Si la pilule contraceptive est le fruit de revendications de femmes pour le droit à la jouissance, le viagra masculin est le fruit d'une défaite de la sexualité au profit du sexe. Mais dans ces deux médicaments qui n'ont pas le même effet, mais vise tout deux la jouissance, le coût du viagra laisserait penser que la sexualité masculine vaut, encore aujourd'hui, plus que la sexualité féminine. Mais là encore, cette activité de jouissance est-elle celle qui vaut le plus au regard de la manière dont le couple inscrit socialement ? Vaut-elle plus au regard de l'objet de reproduction ? Et si l'inégalité de salaire des hommes et des femmes dans le travail est manifeste, elle n'est que le pendant de l'inégalité de garde d'enfant dans les cas de séparation. Mais dans la prise en charge de la reproduction par le procès du capital, cette question est immédiatement fonctionnarisée, voire même rationalisée au point de produire à la fois une mystification de la reproduction qu'il saisit en renvoyant donnant des prothèses pour la jouissance comme carcasse vide de toute sexualité.
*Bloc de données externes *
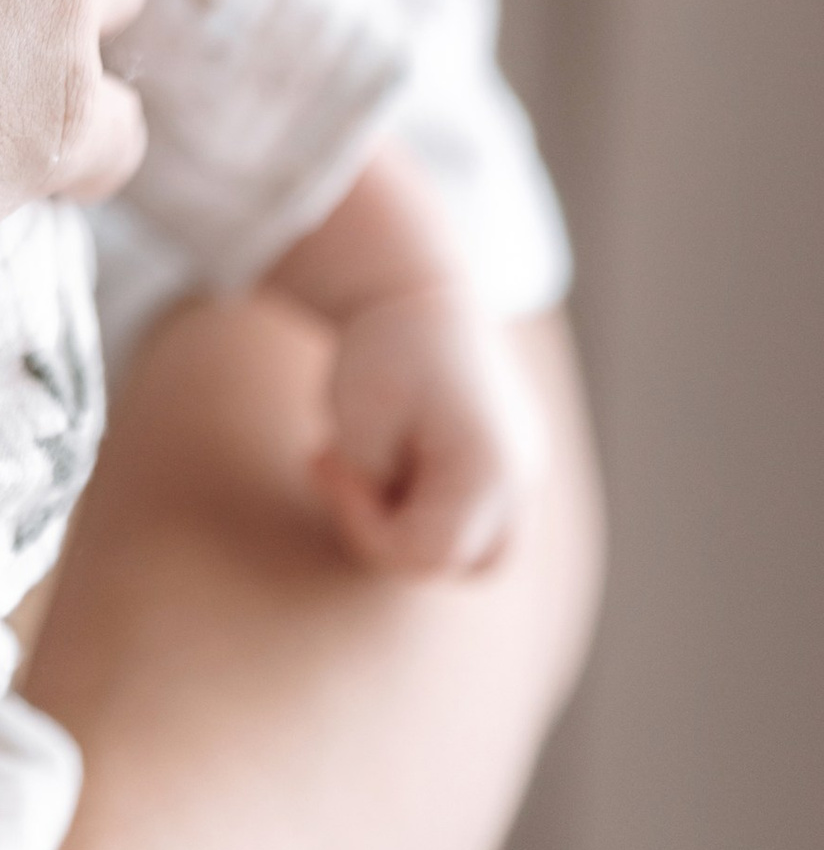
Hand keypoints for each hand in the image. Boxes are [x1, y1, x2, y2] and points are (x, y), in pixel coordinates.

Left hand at [271, 147, 545, 575]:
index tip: (324, 463)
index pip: (427, 554)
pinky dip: (426, 501)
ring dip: (413, 524)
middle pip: (464, 564)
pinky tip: (389, 455)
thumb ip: (377, 497)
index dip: (363, 527)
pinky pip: (475, 515)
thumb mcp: (358, 426)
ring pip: (475, 549)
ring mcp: (525, 470)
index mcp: (490, 467)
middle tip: (347, 472)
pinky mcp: (512, 462)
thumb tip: (399, 546)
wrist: (415, 286)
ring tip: (369, 465)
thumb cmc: (382, 350)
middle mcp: (522, 476)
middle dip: (395, 535)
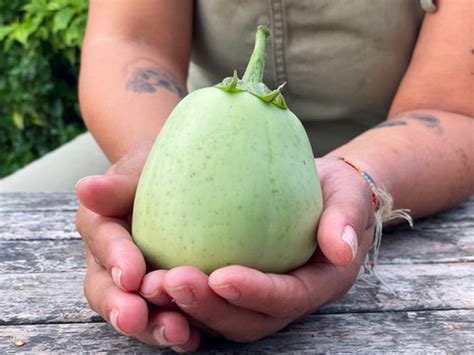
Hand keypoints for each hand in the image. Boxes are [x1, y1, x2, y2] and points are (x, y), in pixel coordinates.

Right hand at [75, 140, 199, 351]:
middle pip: (106, 289)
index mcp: (102, 226)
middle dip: (120, 306)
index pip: (103, 241)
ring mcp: (136, 284)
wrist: (183, 181)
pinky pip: (165, 317)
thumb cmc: (158, 170)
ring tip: (177, 334)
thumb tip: (86, 187)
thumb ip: (118, 184)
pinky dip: (177, 332)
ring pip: (133, 311)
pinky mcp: (163, 297)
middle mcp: (112, 261)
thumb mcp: (141, 167)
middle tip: (136, 317)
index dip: (115, 257)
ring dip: (152, 326)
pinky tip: (195, 338)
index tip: (131, 274)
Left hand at [139, 157, 375, 341]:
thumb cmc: (335, 193)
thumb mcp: (349, 196)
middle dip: (209, 308)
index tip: (221, 276)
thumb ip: (346, 218)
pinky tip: (149, 277)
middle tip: (168, 282)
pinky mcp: (239, 287)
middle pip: (249, 320)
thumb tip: (340, 248)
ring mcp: (261, 296)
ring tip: (150, 284)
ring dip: (186, 308)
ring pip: (222, 319)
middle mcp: (288, 299)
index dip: (256, 292)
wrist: (321, 192)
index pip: (288, 297)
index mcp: (318, 283)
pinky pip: (209, 302)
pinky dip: (180, 298)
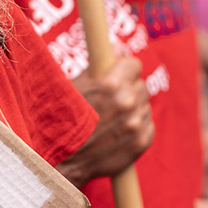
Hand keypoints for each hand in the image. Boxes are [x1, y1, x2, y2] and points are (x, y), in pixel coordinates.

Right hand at [59, 56, 154, 186]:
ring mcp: (136, 124)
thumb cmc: (59, 119)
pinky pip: (149, 125)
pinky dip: (138, 127)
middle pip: (140, 85)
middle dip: (128, 90)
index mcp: (111, 84)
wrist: (58, 162)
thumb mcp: (73, 86)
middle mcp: (127, 103)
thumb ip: (98, 65)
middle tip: (110, 101)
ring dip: (133, 109)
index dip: (124, 69)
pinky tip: (119, 132)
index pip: (134, 64)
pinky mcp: (141, 143)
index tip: (118, 75)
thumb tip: (118, 45)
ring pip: (144, 106)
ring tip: (111, 120)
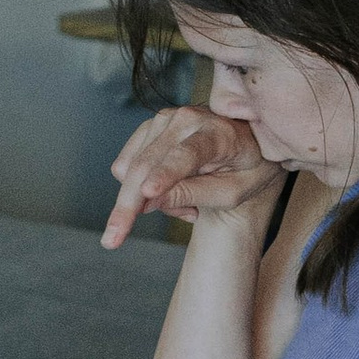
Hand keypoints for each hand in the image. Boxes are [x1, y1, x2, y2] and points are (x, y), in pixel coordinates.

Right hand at [103, 108, 284, 250]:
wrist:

Ainsi, que ce soit dans le cas de l'activité humaine productive, comme reproductive, le procès capitaliste ne supporte pas que l'humain s'articule à du non-humain. Du coup, ce rapport n'existant plus, la rationalisation de l'humain devient la seule référence et tout ce qui est autre est rapporté à ce référent et fait l'objet de remédiations ou de pathologisation du social.

Pourtant, comme processus, l'homme n'est pas autre chose que sa capacité à assimiler ce qui lui est étranger. Assimilation où il risque chaque fois de perdre sa condition d'homme. Mais n'est-ce pas là une formidable ouverture sur des possibles ? Assimilation de ce qui lui est devenu étranger, mais qui n'est autre chose que sa nature.